83  

– Трамвай? – удивилась я. – Какая странная фамилия.

– Это кликуха, – донеслось со двора, – слышь, Кать, Раиса Кутепова – это же сеструха Родьки! Ну Академика, забыла, что ль?

Из-за крыльца появился маленький, плюгавенький мужичонка в измятых брюках и грязной майке.

– А и верно, – оживилась Катерина, – Райка и Родька Кутеповы. Жаба и Академик. Вон чего вспомнили, давно уж их тут нет.

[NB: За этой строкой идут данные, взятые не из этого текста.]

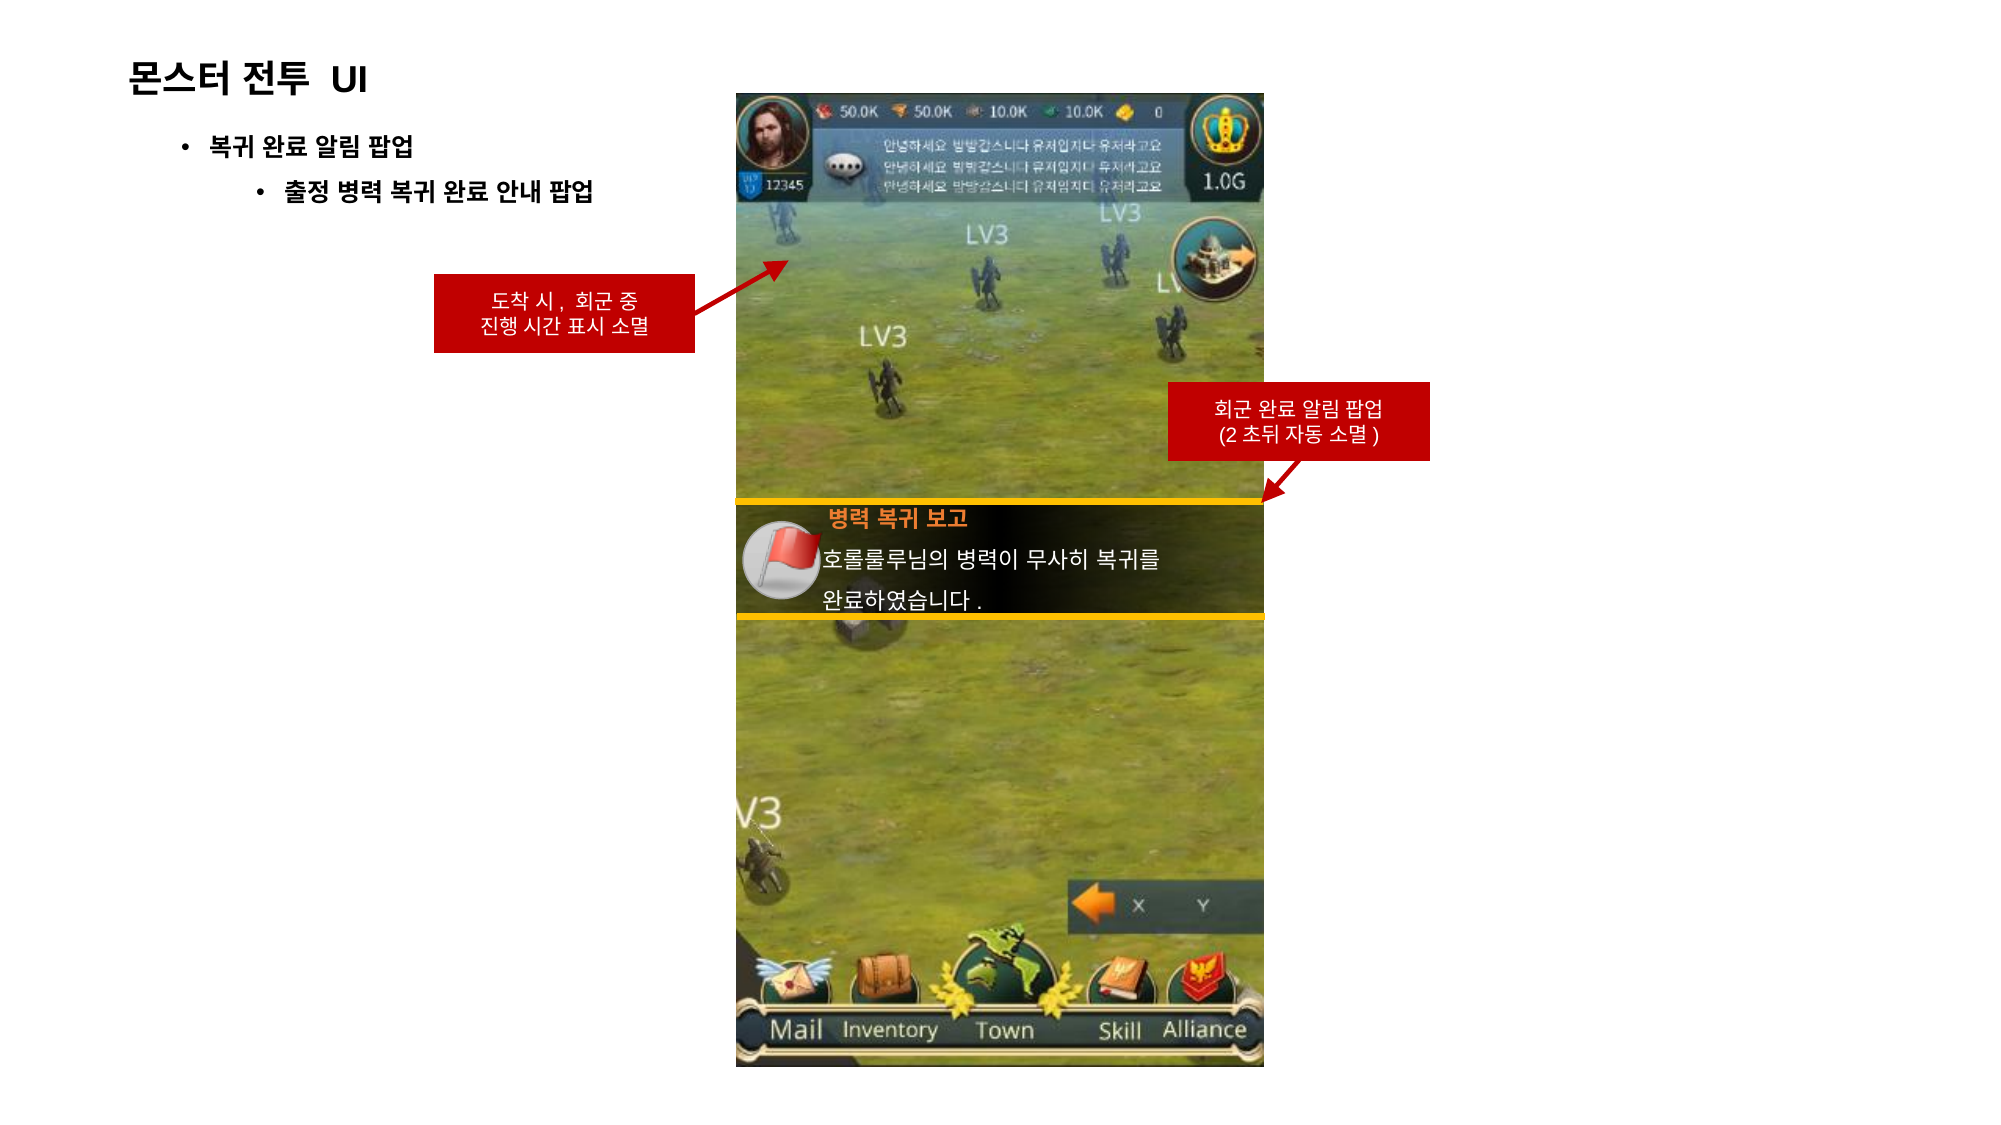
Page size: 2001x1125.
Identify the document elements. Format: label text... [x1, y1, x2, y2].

picture [736, 617, 1264, 1067]
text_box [734, 501, 1265, 617]
text_box 회군 완료 알림 팝업 (2초뒤 자동 소멸) [1269, 383, 1429, 460]
picture [736, 93, 1264, 501]
text_box 도착 시, 회군 중 진행 시간 표시 소멸 [435, 275, 695, 352]
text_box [1260, 459, 1300, 504]
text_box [742, 521, 824, 599]
text_box 몬스터 전투 UI [113, 47, 400, 108]
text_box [694, 260, 789, 314]
text_box 복귀 완료 알림 팝업 출정 병력 복귀 완료 안내 팝업 [166, 109, 671, 216]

– Почему Жаба и Академик? – совсем растерялась я.

– Такие получились, – хмыкнул мужичонка и сел на ступеньки. – Она жадная дико, снега зимой не выпросишь, за ржавый гвоздик удавится, а он умный больно, все пятерки таскал, потом в Москву учиться уехал и пропал.

– А Райка следом подалась, – влезла Катерина, – домишко она продала, Федькиным.

– И когда же это случилось?

Катерина призадумалась. – Ну, Вовка еще в школу не ходил… Лет десять прошло, и не упомнить. А вам они зачем?

– Да так, – вывернулась я, – мимо ехала, дай, думаю, загляну. Не знаете, Раиса-то где теперь проживает?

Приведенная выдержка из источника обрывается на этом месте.